アンパンマンのドキドキパンチ 2012/9/5


 次々とアンパンマンパンチを差し込んで攻撃を繰り出します。攻撃が成功すると頭のバイキンマンが吹っ飛んで 攻撃に使ったアンパンマンパンチが全部抜け落ちる遊びです。

 ゲームの始めはバイキンマンを下へ押し込んでスタンバイしますが、このおもちゃでは押し込もうにも 引っかかりが全く無く なり、遊ぶことが出来なくなりました。



動作原理

 このおもちゃの原理を簡略化した模式図で示すと左図の様なものになります。

1. はじめにバイキンマンを下に押し下げますが、これは飛び上がり芯棒を押し下げているわけで、十分下げるとフランジの 一つがフックの下にもぐりラッチされます。

2. アンパンマンパンチの攻撃が成功したときは、図の作用バーのA点またはB点を押すのに成功したということです。

3. 作用バーはどこにも固定されてはおらず、A点を押しても、B点を押してもテコの作用でスライドリングをフックが外れる方向に 押し出します。

4. するとスライドリングのフックにラッチされていたフランジがフリーとなって芯棒が一気に跳ね上がると いうのが動作原理です。

故障原因

 今回の故障はスライドリングのフック側が破損したと考えられます。スライドリングはネジ止めで二つに分解できます。 ところが我々の病院に運ばれてきたときにはすでにフック側のリングが紛失してありませんでした。
 従って正確にはどんな格好をしていたのかは良く分かりませんが、おおよそこんな物だろうと勝手に想像して話を進めて います。

対策

 対策としては紛失したスライドリングの片方を再生させる必要があります。それには少々気がかりなことがあります。 バイキンマンを押し下げてみるとひどく重いのです。体重計を利用してバネを押し下げる力を計ってみると なんと 9kg 必要でした。子供のおもちゃにしてはこれって何かの間違いではないかと思われるくらい力が必要です。

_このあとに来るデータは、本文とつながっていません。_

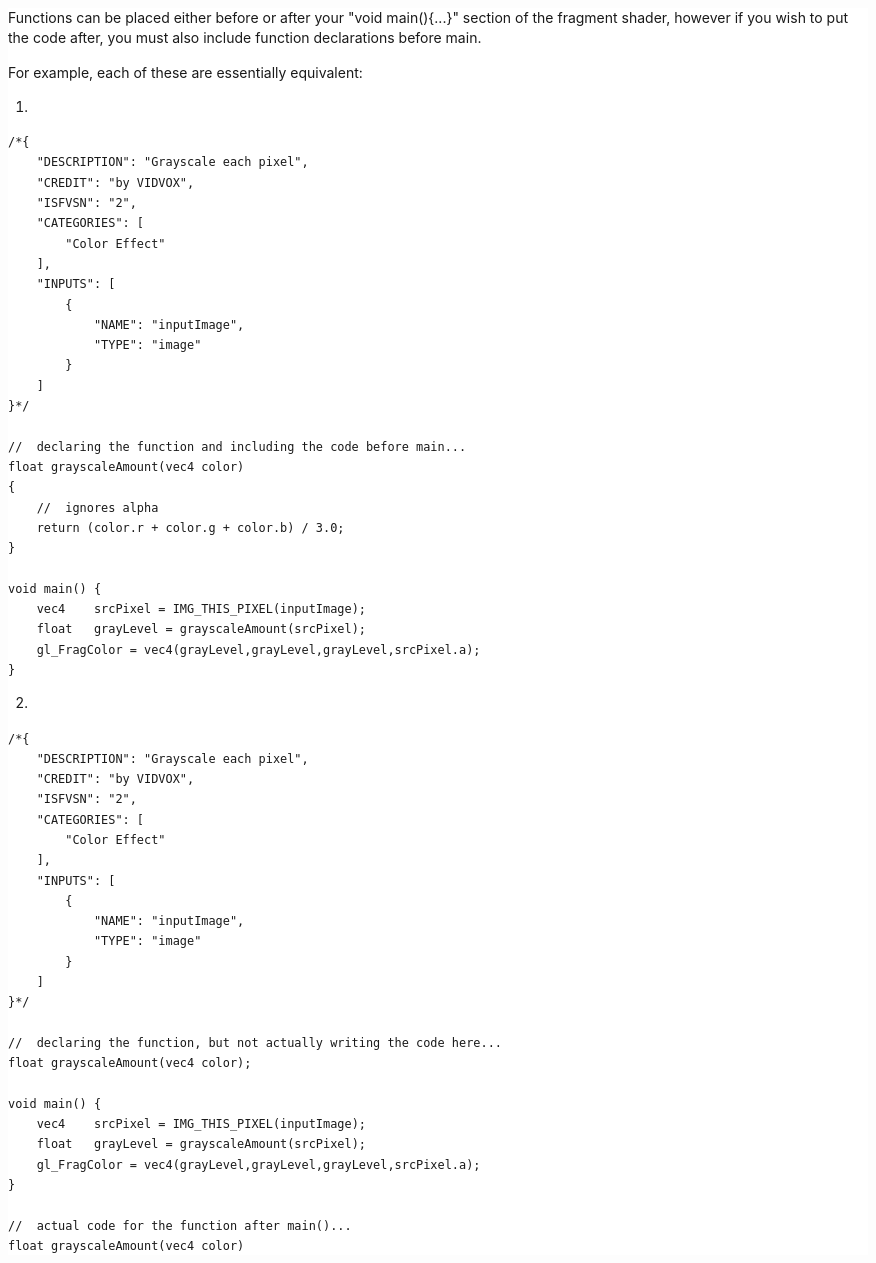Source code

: Functions can be placed either before or after your "void main(){...}" section of the fragment shader, however if you wish to put the code after, you must also include function declarations before main.

For example, each of these are essentially equivalent:

1.
```
/*{
	"DESCRIPTION": "Grayscale each pixel",
	"CREDIT": "by VIDVOX",
	"ISFVSN": "2",
	"CATEGORIES": [
		"Color Effect"
	],
	"INPUTS": [
		{
			"NAME": "inputImage",
			"TYPE": "image"
		}
	]
}*/

//	declaring the function and including the code before main...
float grayscaleAmount(vec4 color)
{
	//	ignores alpha
	return (color.r + color.g + color.b) / 3.0;
}

void main() {
	vec4	srcPixel = IMG_THIS_PIXEL(inputImage);
	float	grayLevel = grayscaleAmount(srcPixel);
	gl_FragColor = vec4(grayLevel,grayLevel,grayLevel,srcPixel.a);
}
```

2.
```
/*{
	"DESCRIPTION": "Grayscale each pixel",
	"CREDIT": "by VIDVOX",
	"ISFVSN": "2",
	"CATEGORIES": [
		"Color Effect"
	],
	"INPUTS": [
		{
			"NAME": "inputImage",
			"TYPE": "image"
		}
	]
}*/

//	declaring the function, but not actually writing the code here...
float grayscaleAmount(vec4 color);

void main() {
	vec4	srcPixel = IMG_THIS_PIXEL(inputImage);
	float	grayLevel = grayscaleAmount(srcPixel);
	gl_FragColor = vec4(grayLevel,grayLevel,grayLevel,srcPixel.a);
}

//	actual code for the function after main()...
float grayscaleAmount(vec4 color)
```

 この力を 5mm 程度のフックが支える必要があるのです。プラスチックではとても支えきれそうにもないので、金属ならあるいは持ちこたえるの ではないかとの期待から、 2mm の 真鍮板と 5mm の真鍮棒を組み合わせて作ってみました(結果は下の写真)。
 フックの大きさは 5x4x2 mm です。半円のリング部分は内径 17.5mm 、両端のビス穴は 3mm です。

 本当はかかる力がおおよそ分っているので、フックの根元の応力などを計算して材料の適否を判断しておきたいのですが、不案内な分野なので残念ながら割愛です。

 修理は一応成功したようで、恐る恐る動かしてみていますが、とりあえず何とか持ちこたえています。今回はこれで完了としますが、 この後は 芯棒のフランジが磨耗して故障するのに違いないという不吉な予感をいだいています。